Let $$t>0$$ and let $$E\subset \mathbb {R}^n$$ be an $$F_\sigma$$-set with $${\text {mes}}_nE=t.$$ Let $$E_j$$ be the projection of E onto the hyperplane $$x_j=0 \,\,(j=1,\ldots ,n).$$ Then for any $$x\in E$$ and any $$j=1,\ldots ,n$$

\begin{aligned} \inf _{\hat{x}_j\in E_j} \psi _j(\hat{x}_j)\ge \inf _{x\in E} \Psi (x). \end{aligned}
(4.16)

Set

\begin{aligned} u_j={\text {mes}}_{n-1} E_j\quad \text{ and }\quad \mu =\prod _{j=1}^n u_j. \end{aligned}

By (2.2) and (4.16),

\begin{aligned} \varphi _j(u_j)=\psi ^*_j(u_j)\ge \inf _{x\in E} \Psi (x) \quad (j=1,\ldots ,n). \end{aligned}

Further, the functions $$\varphi _j$$ are left-continuous because they are defined as nonincreasing rearrangements (see (2.1)). Therefore, by Theorem 4.3, for all $$t>0$$ we have equality (4.8). Thus,

\begin{aligned} \Phi ^*(\mu )\ge \inf _{x\in E} \Psi (x). \end{aligned}
(4.17)

By the Loomis–Whitney inequality (1.14),

\begin{aligned} \mu = \prod _{j=1}^n {\text {mes}}_{n-1} E_j\ge ({\text {mes}}_n E)^{n-1}=t^{n-1}. \end{aligned}

Hence, by (4.17),

\begin{aligned} \Phi ^*(t^{n-1})\ge \inf _{x\in E} \Psi (x). \end{aligned}

Here $$E\subset \mathbb {R}^n$$ is an arbitrary $$F_\sigma$$-set with $${\text {mes}}_n E=t.$$ Thus, by (2.2), the latter inequality implies (4.14).

Now, applying inequality (4.14), we obtain

\begin{aligned}&\int _0^\infty t^{1/n'-1}\Psi ^*(t)\,dt\le \int _0^\infty t^{1/n'-1}\Phi ^*(t^{n-1})\,dt\\&\quad =\frac{1}{n-1}\int _0^\infty u^{1/n-1}\Phi ^*(u)\,du. \end{aligned}

This implies inequality (4.15). $$\square$$

Inequalities (4.15) and (4.3) yield the following strengthening of inequality (1.3).

### Corollary 4.6

Let $$\psi _j\in L^1(\mathbb {R}^{n-1})$$ $$(j=1,\ldots ,n,\,\,n\ge 2)$$ be nonnegative functions. Set

\begin{aligned} \Psi (x)=\min _{1\le j\le n} \psi _j(\hat{x}_j),\quad x=(x_1,\ldots ,x_n)\in \mathbb {R}^n \end{aligned}

and

\begin{aligned} \Phi (u)=\min _{1\le j\le n}\psi ^*_j(u_j), \,\,\, u\in \mathbb {R}_+^n. \end{aligned}

Then

\begin{aligned} ||\Psi ||_{n',1}\le ||\Phi ||_{n,1}\le \left( \prod _{k=1}^n||\psi _j||_{L^1}\right) ^{1/n}. \end{aligned}
(4.18)

+ + +

Transcribe the part of the excerpt on rearrangement inequalities between "Now, applying inequality" and "of inequality (1.3).", inclusive.

(Human keypoint data)
+ + +

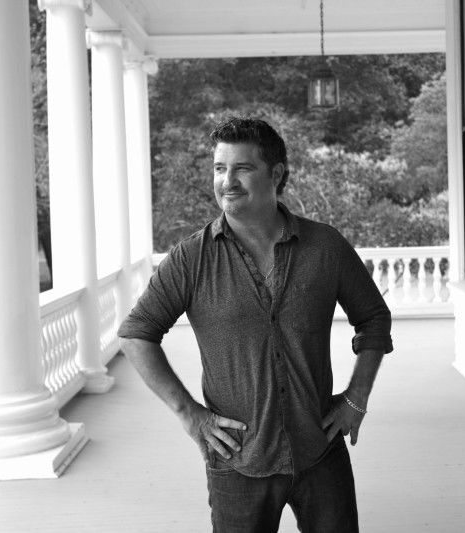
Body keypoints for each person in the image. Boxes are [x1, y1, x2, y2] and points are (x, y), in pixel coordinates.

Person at [117, 117, 393, 533]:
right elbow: (136, 335)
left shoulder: (325, 246)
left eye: (242, 168)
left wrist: (357, 398)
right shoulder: (192, 259)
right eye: (219, 168)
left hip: (320, 450)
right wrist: (190, 414)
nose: (226, 181)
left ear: (276, 174)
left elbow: (373, 317)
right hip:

+ + +

WRITTEN ANSWER =
Now, applying inequality (4.14), we obtain

\begin{aligned}&\int _0^\infty t^{1/n'-1}\Psi ^*(t)\,dt\le \int _0^\infty t^{1/n'-1}\Phi ^*(t^{n-1})\,dt\\&\quad =\frac{1}{n-1}\int _0^\infty u^{1/n-1}\Phi ^*(u)\,du. \end{aligned}

This implies inequality (4.15). $$\square$$

Inequalities (4.15) and (4.3) yield the following strengthening of inequality (1.3).